Dementia, is what I,m dealing with, it’s very hard not getting up-set. She will go off on the lease little thing! & I’ve to catch myself, not to get mad, if she get cerial box, which has already been open,she will sometime open the other end, & the bag too, which has already a clamp on it. The bills which she used to do, we got a little late fees, so I took over,that task. Which because of her pass of her ex, did to her. I get the 3rd degree, etc. I could used guide & help
My mother has dimentia/Alzheimer’s with diabetes..Kindly add to your group.I need to connect to other people to get enlightened on how to take care of her
I find myself feeling guilty a lot lately as my mother is confiding in me several times a day that she knows her memory is lacking. She thinks its due to the loss of 2 family members in the last year. I know that the loss of these relatives has exacerbated the dementia but know I can’t share that with her. It rips at my heart as at times she’s so active, happy and even capable and then bam she has trouble doing the most basic things. I promised her I’d stay with her until the day she meets the Lord but it can be very difficult to make her happy and content.
Donaldson Gloria Lee
A Dear Friend, has dementia, and lives 1200 miles from me, but calls me for help, mostly with her computer, I do what I can, I just went to see her, and had the conversation with her husband, I suggested to him to keep a separate check book as she can’t keep it balanced but won’t turn the job over to him. She has been tested by her Dr. Since I left, but I haven’t heard the results or the Doctors recommendations. Very frustrating being so far away and feeling her husband is really choosing not to deal with the problem.
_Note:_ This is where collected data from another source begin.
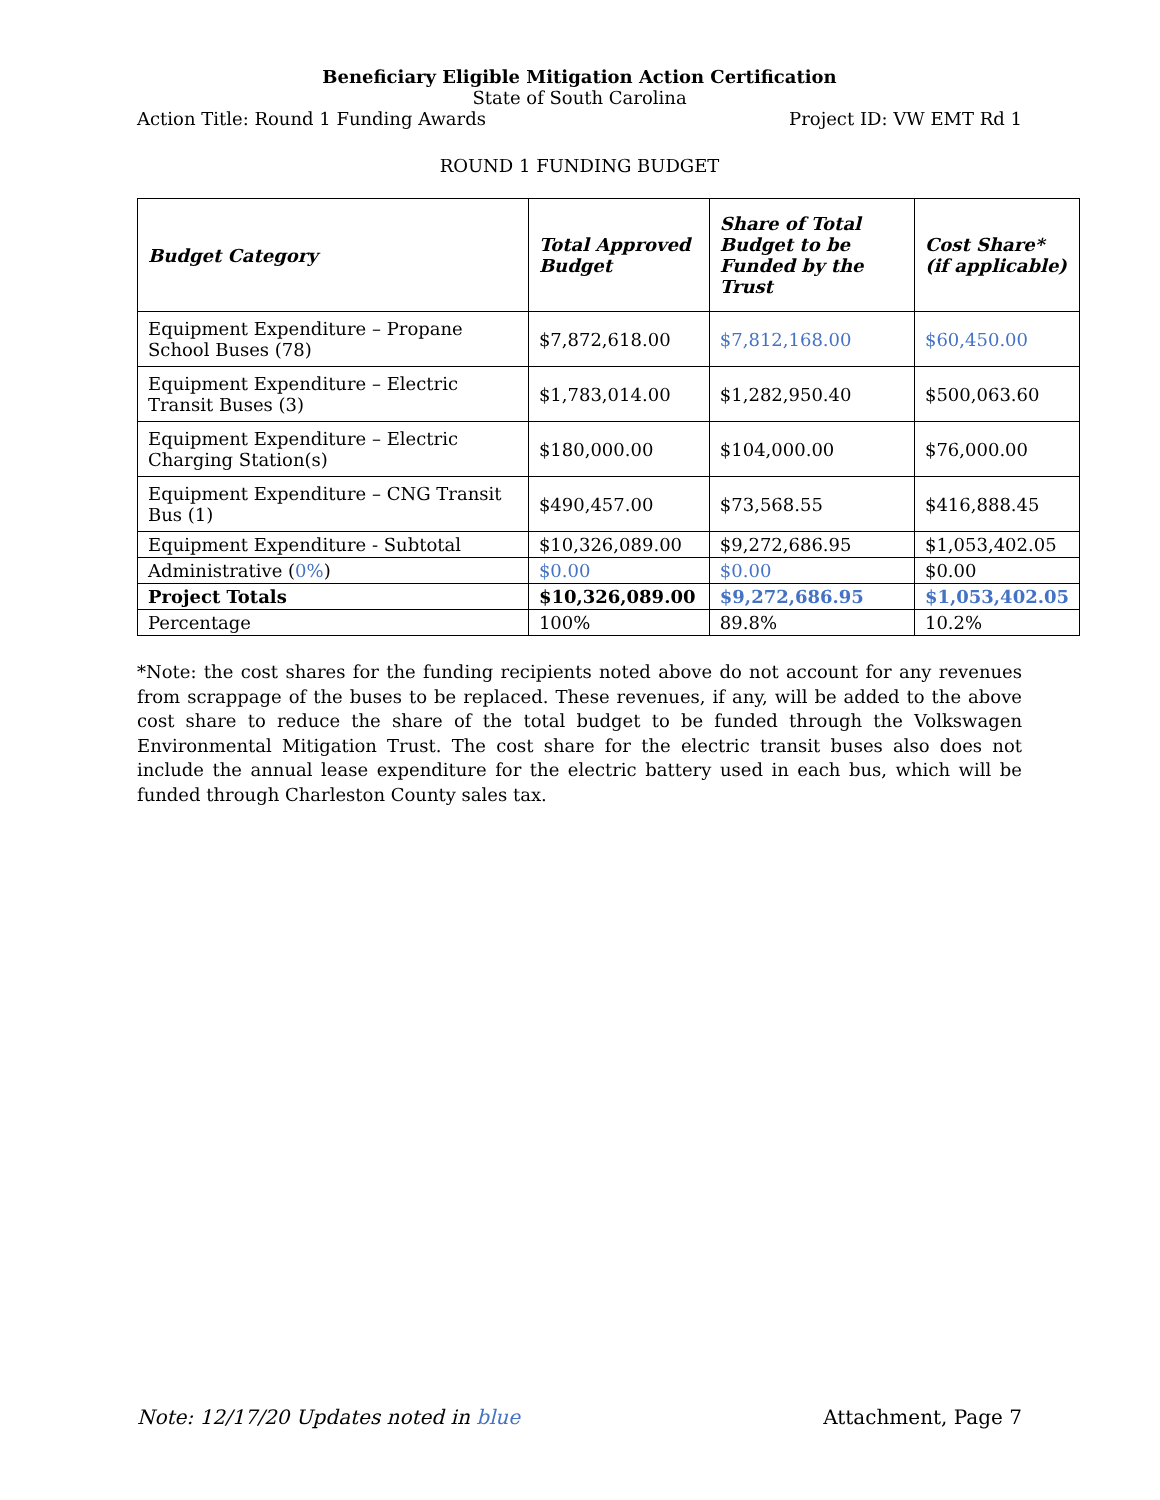Beneficiary Eligible Mitigation Action Certification
State of South Carolina
Action Title: Round 1 Funding Awards Project ID: VW EMT Rd 1
ROUND 1 FUNDING BUDGET
| Budget Category | Total Approved Budget | Share of Total Budget to be Funded by the Trust | Cost Share* (if applicable) |
| --- | --- | --- | --- |
| Equipment Expenditure – Propane School Buses (78) | $7,872,618.00 | $7,812,168.00 | $60,450.00 |
| Equipment Expenditure – Electric Transit Buses (3) | $1,783,014.00 | $1,282,950.40 | $500,063.60 |
| Equipment Expenditure – Electric Charging Station(s) | $180,000.00 | $104,000.00 | $76,000.00 |
| Equipment Expenditure – CNG Transit Bus (1) | $490,457.00 | $73,568.55 | $416,888.45 |
| Equipment Expenditure - Subtotal | $10,326,089.00 | $9,272,686.95 | $1,053,402.05 |
| Administrative ( 0% ) | $0.00 | $0.00 | $0.00 |
| Project Totals | $10,326,089.00 | $9,272,686.95 | $1,053,402.05 |
| Percentage | 100% | 89.8% | 10.2% |
*Note: the cost shares for the funding recipients noted above do not account for any revenues from scrappage of the buses to be replaced. These revenues, if any, will be added to the above cost share to reduce the share of the total budget to be funded through the Volkswagen Environmental Mitigation Trust. The cost share for the electric transit buses also does not include the annual lease expenditure for the electric battery used in each bus, which will be funded through Charleston County sales tax.
Note: 12/17/20 Updates noted in blue Attachment, Page 7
My husband of 47 years was diagnosed with dementia in 2010 … After keeping him at home & almost killing myself this time last year .. I placed him in a veterans home in another city an hour away from friends & family .. I sold our home of 22 years & moved into an apartment 2 miles away … I am so thankful that he is where he is & I can oversee his care & be with him – feed him & love on him … Hardest decision I have ever made .. He is now on hospice care and I am with several ladies who are going through the same thing … We help each other !
I hv had my mom over the past 9 uears minus 1 year when she was in a fami adult hm. Shes suffering from dementia related alzheimer and effects from a stroke where she is now in a wheelchair. The fam adult home owner was overwhelmed with 5 other ladies and it was just her and her husband. She would not tk her back even for 2 weeks while i went on vacation. So now 1. I put in for medicaid and they found some trust fund that we hv no knowledge about so they wont pay and 2. She has a retirement and soc sec payments but not enuff to get her into a facility. I nd help!!!!
This post was truly worthwhile to read. I wanted to say thank you for the key points you have pointed out as they are enlightening.